We have considered and rejected Harleysville's other argument, that the request should be denied because Allstate cannot show "a substantial need" to obtain the information in this fashion when there is a less burdensome way of obtaining it by questioning Donovan at her deposition about her experience. This is not the test for disclosure of trade secrets.
We will issue an appropriate order.
ORDER
AND NOW, this 3rd day of August, 2007, upon consideration of the motion (doc. 17) of nonparty, Harleysville Insurance Company, to quash the third-party subpoena served upon it by the defendant, Allstate Insurance Company, it is ordered that the subpoena shall be enforced as follows:
1. Harleysville shall produce all documents that describe, or relate to, Sallyane Donovan's positions, job duties and/or job performance while she worked at Harleysville;
2. Harleysville shall produce all performance evaluations and other documents discussing her performance prepared by Robert Lockwood.
3. The documents responsive to paragraphs 4 and 5 may only be seen by Allstate and its attorneys and only for the purposes of this litigation.
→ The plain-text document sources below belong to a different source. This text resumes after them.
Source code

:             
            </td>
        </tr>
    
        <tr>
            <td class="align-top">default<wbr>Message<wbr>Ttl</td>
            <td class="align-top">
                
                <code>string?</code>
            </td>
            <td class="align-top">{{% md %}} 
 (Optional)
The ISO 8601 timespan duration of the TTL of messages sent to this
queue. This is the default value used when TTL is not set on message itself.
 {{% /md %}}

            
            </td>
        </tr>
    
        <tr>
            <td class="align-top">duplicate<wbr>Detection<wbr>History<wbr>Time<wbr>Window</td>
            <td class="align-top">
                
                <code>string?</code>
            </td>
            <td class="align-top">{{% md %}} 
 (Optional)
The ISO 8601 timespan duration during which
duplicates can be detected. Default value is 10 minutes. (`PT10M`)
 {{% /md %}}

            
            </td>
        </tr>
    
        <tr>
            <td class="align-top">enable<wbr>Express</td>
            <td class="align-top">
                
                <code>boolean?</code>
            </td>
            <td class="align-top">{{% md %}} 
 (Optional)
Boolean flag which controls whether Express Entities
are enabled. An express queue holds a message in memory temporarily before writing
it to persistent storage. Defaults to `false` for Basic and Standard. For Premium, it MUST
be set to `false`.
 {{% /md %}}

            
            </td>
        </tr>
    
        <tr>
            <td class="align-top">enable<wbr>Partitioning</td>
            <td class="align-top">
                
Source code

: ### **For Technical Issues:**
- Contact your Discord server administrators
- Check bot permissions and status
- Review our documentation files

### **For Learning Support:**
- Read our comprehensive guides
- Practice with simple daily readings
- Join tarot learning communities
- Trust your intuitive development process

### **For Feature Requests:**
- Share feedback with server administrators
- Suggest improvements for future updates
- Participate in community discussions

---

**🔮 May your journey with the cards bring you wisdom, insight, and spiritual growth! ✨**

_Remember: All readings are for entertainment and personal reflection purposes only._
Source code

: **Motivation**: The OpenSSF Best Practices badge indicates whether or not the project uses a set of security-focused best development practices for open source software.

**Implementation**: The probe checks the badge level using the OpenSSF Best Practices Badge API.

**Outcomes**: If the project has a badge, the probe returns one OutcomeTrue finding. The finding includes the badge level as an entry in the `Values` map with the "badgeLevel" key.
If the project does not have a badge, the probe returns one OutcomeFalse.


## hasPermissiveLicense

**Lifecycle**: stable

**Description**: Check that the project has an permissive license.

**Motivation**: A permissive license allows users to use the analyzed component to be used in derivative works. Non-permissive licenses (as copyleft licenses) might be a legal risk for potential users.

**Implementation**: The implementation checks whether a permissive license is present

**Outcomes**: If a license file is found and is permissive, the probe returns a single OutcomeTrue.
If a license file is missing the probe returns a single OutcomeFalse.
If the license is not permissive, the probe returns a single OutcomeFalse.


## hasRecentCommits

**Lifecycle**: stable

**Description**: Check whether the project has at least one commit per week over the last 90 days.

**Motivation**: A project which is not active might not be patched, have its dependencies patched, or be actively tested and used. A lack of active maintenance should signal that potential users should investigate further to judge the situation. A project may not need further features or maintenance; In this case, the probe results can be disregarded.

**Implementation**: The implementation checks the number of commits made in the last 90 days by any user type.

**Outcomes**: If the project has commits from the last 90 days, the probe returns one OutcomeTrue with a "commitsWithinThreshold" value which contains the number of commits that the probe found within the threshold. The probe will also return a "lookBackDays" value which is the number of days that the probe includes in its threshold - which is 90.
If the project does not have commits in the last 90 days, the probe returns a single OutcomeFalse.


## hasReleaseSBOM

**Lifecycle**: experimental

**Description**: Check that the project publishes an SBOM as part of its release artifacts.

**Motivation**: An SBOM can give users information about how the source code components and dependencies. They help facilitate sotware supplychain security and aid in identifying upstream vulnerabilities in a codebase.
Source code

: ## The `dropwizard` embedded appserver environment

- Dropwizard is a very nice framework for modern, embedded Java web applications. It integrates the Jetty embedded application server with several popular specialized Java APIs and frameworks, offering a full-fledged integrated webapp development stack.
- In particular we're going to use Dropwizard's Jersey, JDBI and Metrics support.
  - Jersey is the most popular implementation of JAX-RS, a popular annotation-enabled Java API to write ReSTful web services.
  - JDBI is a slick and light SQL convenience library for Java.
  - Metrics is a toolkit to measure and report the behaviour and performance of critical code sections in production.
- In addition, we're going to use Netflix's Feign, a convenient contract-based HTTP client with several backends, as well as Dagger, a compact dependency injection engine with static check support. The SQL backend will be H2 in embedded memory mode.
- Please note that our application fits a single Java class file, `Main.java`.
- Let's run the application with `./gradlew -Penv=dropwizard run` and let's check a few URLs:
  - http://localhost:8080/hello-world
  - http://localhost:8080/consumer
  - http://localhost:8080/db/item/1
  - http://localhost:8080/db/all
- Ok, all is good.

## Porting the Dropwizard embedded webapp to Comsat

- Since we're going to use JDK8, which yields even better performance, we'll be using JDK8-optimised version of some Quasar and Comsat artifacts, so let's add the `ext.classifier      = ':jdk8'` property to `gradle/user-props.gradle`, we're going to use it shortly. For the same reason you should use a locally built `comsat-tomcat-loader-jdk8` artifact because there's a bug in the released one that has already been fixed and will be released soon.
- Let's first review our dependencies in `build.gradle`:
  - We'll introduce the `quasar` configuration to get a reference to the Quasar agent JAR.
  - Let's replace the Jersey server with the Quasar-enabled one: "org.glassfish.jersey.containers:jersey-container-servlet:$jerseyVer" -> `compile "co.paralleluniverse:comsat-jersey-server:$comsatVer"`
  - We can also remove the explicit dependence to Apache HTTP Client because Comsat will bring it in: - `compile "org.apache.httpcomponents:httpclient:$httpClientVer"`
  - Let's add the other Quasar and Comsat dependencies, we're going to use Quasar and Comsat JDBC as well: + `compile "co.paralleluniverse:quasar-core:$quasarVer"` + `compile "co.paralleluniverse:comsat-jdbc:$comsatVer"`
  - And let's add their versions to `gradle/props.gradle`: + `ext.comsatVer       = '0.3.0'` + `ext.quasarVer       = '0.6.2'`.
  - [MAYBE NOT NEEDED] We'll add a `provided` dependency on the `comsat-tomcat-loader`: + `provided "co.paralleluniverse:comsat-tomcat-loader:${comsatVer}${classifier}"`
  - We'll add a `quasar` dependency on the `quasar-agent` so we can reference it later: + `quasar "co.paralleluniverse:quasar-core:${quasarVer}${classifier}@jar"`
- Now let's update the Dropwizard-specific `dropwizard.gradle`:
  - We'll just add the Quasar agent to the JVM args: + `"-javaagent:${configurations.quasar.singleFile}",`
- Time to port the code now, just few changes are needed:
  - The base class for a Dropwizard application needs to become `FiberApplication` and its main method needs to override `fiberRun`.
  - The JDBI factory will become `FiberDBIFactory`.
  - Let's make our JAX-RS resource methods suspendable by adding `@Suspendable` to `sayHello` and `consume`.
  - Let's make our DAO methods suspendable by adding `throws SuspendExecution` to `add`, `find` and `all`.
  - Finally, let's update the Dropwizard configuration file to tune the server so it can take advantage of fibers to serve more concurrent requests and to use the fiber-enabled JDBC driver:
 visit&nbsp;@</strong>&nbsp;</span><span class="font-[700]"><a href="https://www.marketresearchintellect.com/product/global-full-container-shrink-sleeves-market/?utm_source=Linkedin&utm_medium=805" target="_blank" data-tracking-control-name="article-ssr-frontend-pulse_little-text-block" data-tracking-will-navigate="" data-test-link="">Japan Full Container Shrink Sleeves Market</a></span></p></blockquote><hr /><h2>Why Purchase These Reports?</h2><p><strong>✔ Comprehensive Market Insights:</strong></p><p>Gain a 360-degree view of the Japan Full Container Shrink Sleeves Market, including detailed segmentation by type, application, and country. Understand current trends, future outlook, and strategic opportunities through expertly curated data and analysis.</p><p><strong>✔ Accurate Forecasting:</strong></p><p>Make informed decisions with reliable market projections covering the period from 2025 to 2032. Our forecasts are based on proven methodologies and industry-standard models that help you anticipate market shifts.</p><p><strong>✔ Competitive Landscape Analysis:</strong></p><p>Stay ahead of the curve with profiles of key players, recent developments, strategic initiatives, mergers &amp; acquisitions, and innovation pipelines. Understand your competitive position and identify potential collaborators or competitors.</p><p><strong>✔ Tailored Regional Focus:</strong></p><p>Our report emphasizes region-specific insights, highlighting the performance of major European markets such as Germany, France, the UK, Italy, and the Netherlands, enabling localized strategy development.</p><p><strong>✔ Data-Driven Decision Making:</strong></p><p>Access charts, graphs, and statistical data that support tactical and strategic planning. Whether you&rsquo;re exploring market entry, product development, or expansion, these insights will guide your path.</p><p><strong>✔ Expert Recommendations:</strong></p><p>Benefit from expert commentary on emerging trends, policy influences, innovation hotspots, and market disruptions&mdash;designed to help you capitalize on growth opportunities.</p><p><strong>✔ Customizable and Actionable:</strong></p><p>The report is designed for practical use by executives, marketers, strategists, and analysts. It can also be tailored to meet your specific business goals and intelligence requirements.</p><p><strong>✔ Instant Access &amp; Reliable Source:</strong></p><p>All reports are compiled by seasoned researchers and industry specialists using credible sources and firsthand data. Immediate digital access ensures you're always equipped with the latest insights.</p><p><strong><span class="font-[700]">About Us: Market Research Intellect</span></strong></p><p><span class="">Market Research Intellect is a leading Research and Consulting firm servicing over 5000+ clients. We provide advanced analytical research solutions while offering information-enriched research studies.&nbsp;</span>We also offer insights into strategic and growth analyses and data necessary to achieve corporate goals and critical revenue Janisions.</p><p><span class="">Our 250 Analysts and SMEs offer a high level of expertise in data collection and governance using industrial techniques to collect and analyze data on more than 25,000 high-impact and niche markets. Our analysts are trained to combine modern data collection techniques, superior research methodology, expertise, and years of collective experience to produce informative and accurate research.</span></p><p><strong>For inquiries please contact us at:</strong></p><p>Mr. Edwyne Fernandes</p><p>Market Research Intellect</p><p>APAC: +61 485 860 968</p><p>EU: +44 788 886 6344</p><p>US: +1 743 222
Before those documents are produced, the parties may agree upon an appropriate protective order.
4. Harleysville shall produce all manuals, procedures, policies, guidelines, or instructions relating to the handling of claims involving forgery or suspected forgery on any policy-related or claim-related document;
5. Harleysville shall produce all manuals, procedures, guidelines, or instructions relating to the handling of claims involving an uninsured motorist (UM) or underinsured motorist (UIM) signdown or rejection form.
6. The documents responsive to paragraphs 4 and 5 need only be produced to Allstate's attorneys. Before those documents are produced, the parties may agree upon an appropriate protective order.